Batıkent Mahallesi'nde, 13 Ağustos 2020 tarihinde, Duygu Delen, 5 katlı apartmanın 4'üncü katındaki erkek arkadaşı Mehmet Kaplan'ın evinin balkonundan düşüp öldü. Mehmet Kaplan, tartıştığı kız arkadaşının intihar ettiğini ileri sürdü. Duygu Delen'in cinayete kurban gittiğinin iddia edilmesi üzerine soruşturma başlatıldı. Gözaltına alınan Mehmet Kaplan, 'kasten öldürme', 'cinsel istismar', 'yağma' ve 'hakaret' suçlamasıyla tutuklandı.
Hakkında, ‘ağırlaştırılmış müebbet’ ve 32 yıla kadar hapis cezası istenen Mehmet Kaplan'ın yargılanmasına, 7'nci Ağır Ceza Mahkemesi'nde devam edildi. Kaplan, davanın 4’üncü duruşmasında ilk kez mahkemeye getirildi, bilirkişi heyetinde yer alan ve olayın ardından rapor hazırlayan adli tıp uzmanlarının da dinlenmesine başlandı.

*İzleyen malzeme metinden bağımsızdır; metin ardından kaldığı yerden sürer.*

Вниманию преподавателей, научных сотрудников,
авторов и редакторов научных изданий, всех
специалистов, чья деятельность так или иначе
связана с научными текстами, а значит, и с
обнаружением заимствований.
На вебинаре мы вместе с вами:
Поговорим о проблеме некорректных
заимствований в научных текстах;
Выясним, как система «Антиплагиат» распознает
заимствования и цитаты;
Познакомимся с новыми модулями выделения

Bilirkişi raporu hazırlayan adli tıp uzmanlarından Prof. Dr. Hakan Kar, Mersin 8’inci Ağır Ceza Mahkemesi’nden SEGBİS yöntemiyle duruşmaya katıldı. Sanık avukatlarının talebiyle hazırlanan raporda yer alan bilirkişi heyetindeki Murat Akbaba, Nadir Arıcan, Alpaslan Can, Çağlar Özdemir ve müdahil avukatlarla Duygu Delen'in babası Bülent Delen salonda hazır bulundu.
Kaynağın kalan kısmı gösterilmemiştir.